The Market Returns
A lot of recent activity, in all price ranges. 435 Round Hill Road, priced at $18,750,000, went to contract within 17 days – Jan Milligan found the buyer. 20 Interlaken, previously praised here, finally sold for $4,300,000. Joan Epand, listing broker, told me that, after sitting for such a long time on the market, three competing bids all showed up at the last moment. That happens often and I agree with Joan that, after awhile, the market shifts and what was viewed as unattractively priced suddenly looks like a bargain. Of course, if you’d been reading this column, you’d have known Interlaken was a bargain two months ago. Other houses mentioned here as good value also sold: 66 South Park Avenue and 47 Owenoke Way, for $3,295,000. This stuff’s not rocket science: good houses with sensible prices sell quickly, others do not. Of course, there’s no accounting for taste, so what I like may very much not be what you’re looking for.
Grand Old Homes
Setting aside for a moment my lust for commissions, there are some houses that, when I first view them, I’d give anything to have a client in the applicable price range, just for the pleasure of placing them in such a great home. Sue Van Der Griend’s house at 6 Keofferam Road is such a place. Built in 1897 as a summer home, Sue and her husband did everything right. They expanded in the back and went up three stories, creating a modern kitchen, master bedroom suite and other rooms, while leaving all the original beauty intact. There is a huge, wrap-around porch, all new mechanicals, six bedrooms, a half-acre of land, etc. Keofferam is one of my favorite Old Greenwich neighborhoods (houses on it come with deeded beach rights, by the way) and this is now my favorite house on that street. Intelligently priced, I think, at $4,495,000, I bet it’s gone in a flash.
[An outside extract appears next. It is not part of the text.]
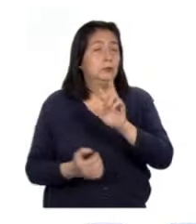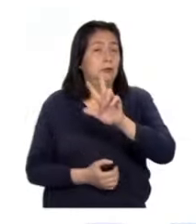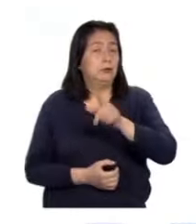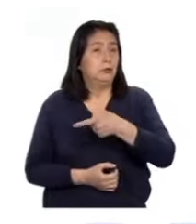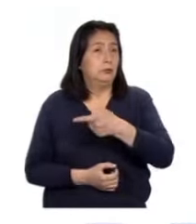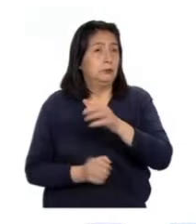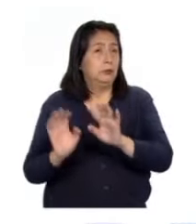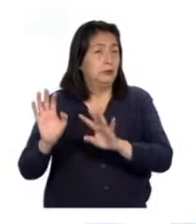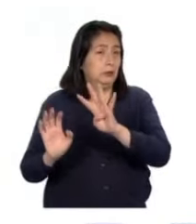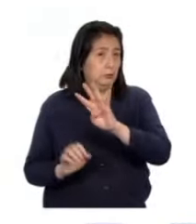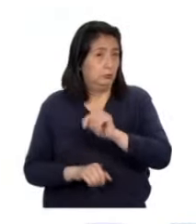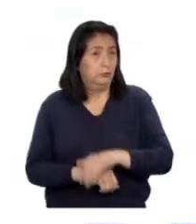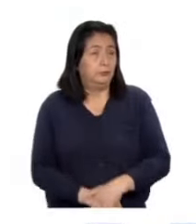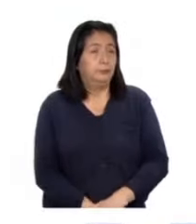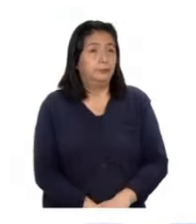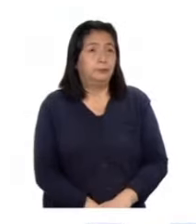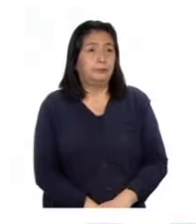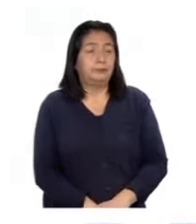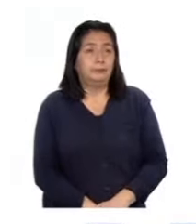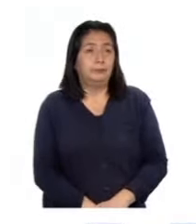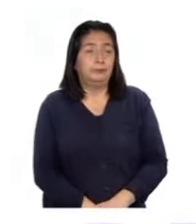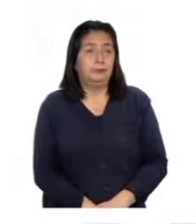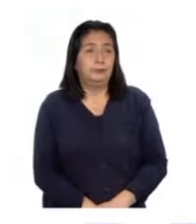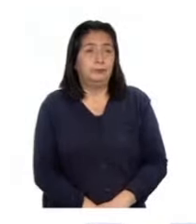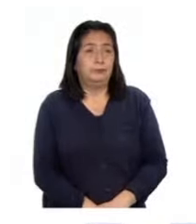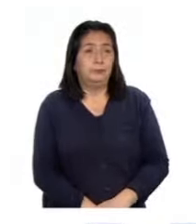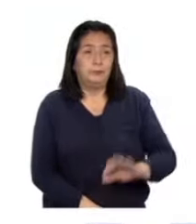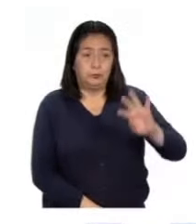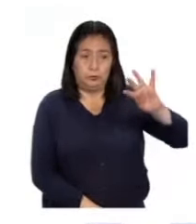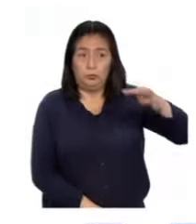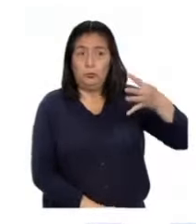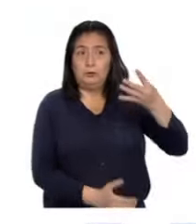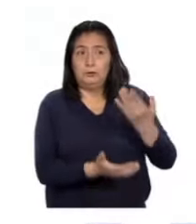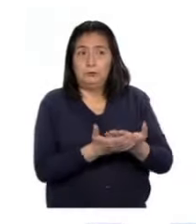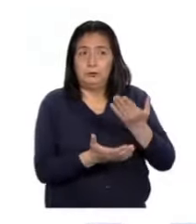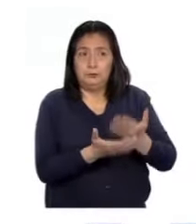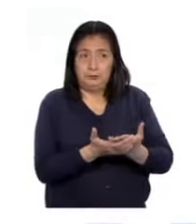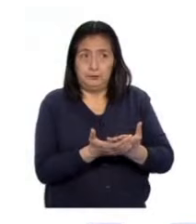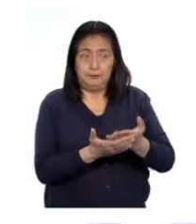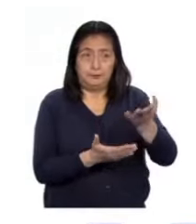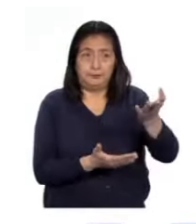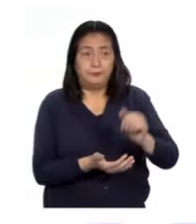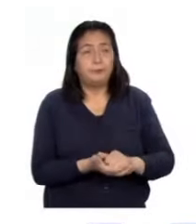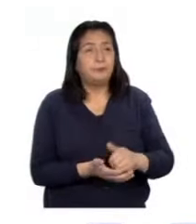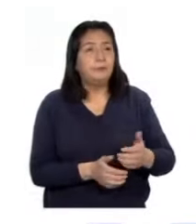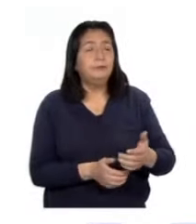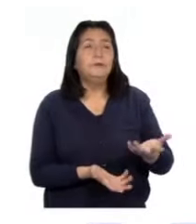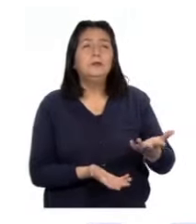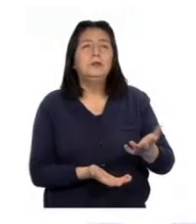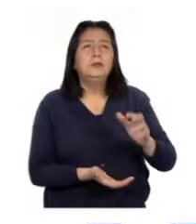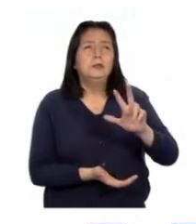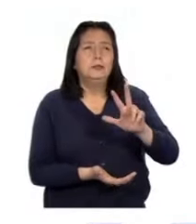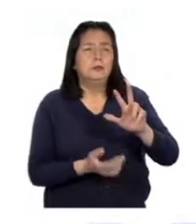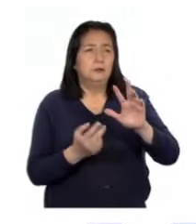,14. En el cuarto intento, se divide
Update – the foregoing was written last week. Word is that, as of today (9/15) contracts have been signed.
Can’t Afford That Much?
Helene Barre’s listed an 1888 Victorian at 314 Sound Beach Avenue for $2,095,000. It hasn’t been renovated the way Keofferam was but hey – look at the price. In very good condition with a modern , eat-in-kitchen. I liked it very much.
Want Newer Construction?
101 Lockwood Road was a pleasant surprise. Not stunningly impressive from the street, inside it’s bright and airy with high ceilings and lots of room. It was built in 1997 by Stazza, a good local builder, and feels very comfortable. $1,995,000, which seems about right.
For Sale By Owner?
Attorney Tom Ward and his partner Ed Cosden at Ivey, Barnum & O’Mara recently spoke to Wm. Raveis agents about probate law and other matters. It was, as expected, highly informative but one of the more interesting points was this: according to Tom, before a Probate Judge will approve a sale, he or she wants to know if the property was fully exposed to the market: how long was it listed and was it placed in the multiple-listing service? The Judge does this to ensure that the beneficiaries receive the best price. It occurs to me that, if even a judge can understand that multiple-listing a house achieves top dollar, a financially sophisticated home owner could reach the same conclusion.
Been There, Done That
Tom Gorin of Cleveland Duble & Arnold passed along an interesting article from Avenue Magazine (yes, underneath that goofy volunteer fireman marching band helmet is a trendy jet setter who reads magazines like Avenue. Who knew?). The article, Déjà vu and the Real Estate Bubble” was written by Tom’s good friend David Micchonski, the former manager of Coldwell Banker here in Greenwich, and details the many, many cautionary stories in the financial press warning of impending doom in the real estate market. Nothing new here, but the stories Michonski cites were written as long as fifteen years ago. The same Casandras writing today have been predicting a collapse since 1990, all while touting the virtues of Pet.com as an investment. Michonski concludes that Wall Street is envious of the money being wasted on real estate when it could be earning valuable commissions. I think he’s right.
Too Late for Summer
One bonus of this job is the opportunity to discover books. Books are rare in town, sadly, but occasionally we encounter bookshelves of readers and I usually glance at the titles to see if I’ve been missing anything (no, I don’t paw through someone else’s property). One house I saw recently had an entire collection of works by Bernard Cornwell – I’d never heard of the man but I was impressed that someone would own twenty of his books so I checked a few out at the library. Lots of fun- historical fiction that follows the career of one Richard Sharpe as he defeats every enemy of England from India through Waterloo. Recommended for boys 12 on up, I’d say and of course, entirely suitable for readers who never grew up, like myself.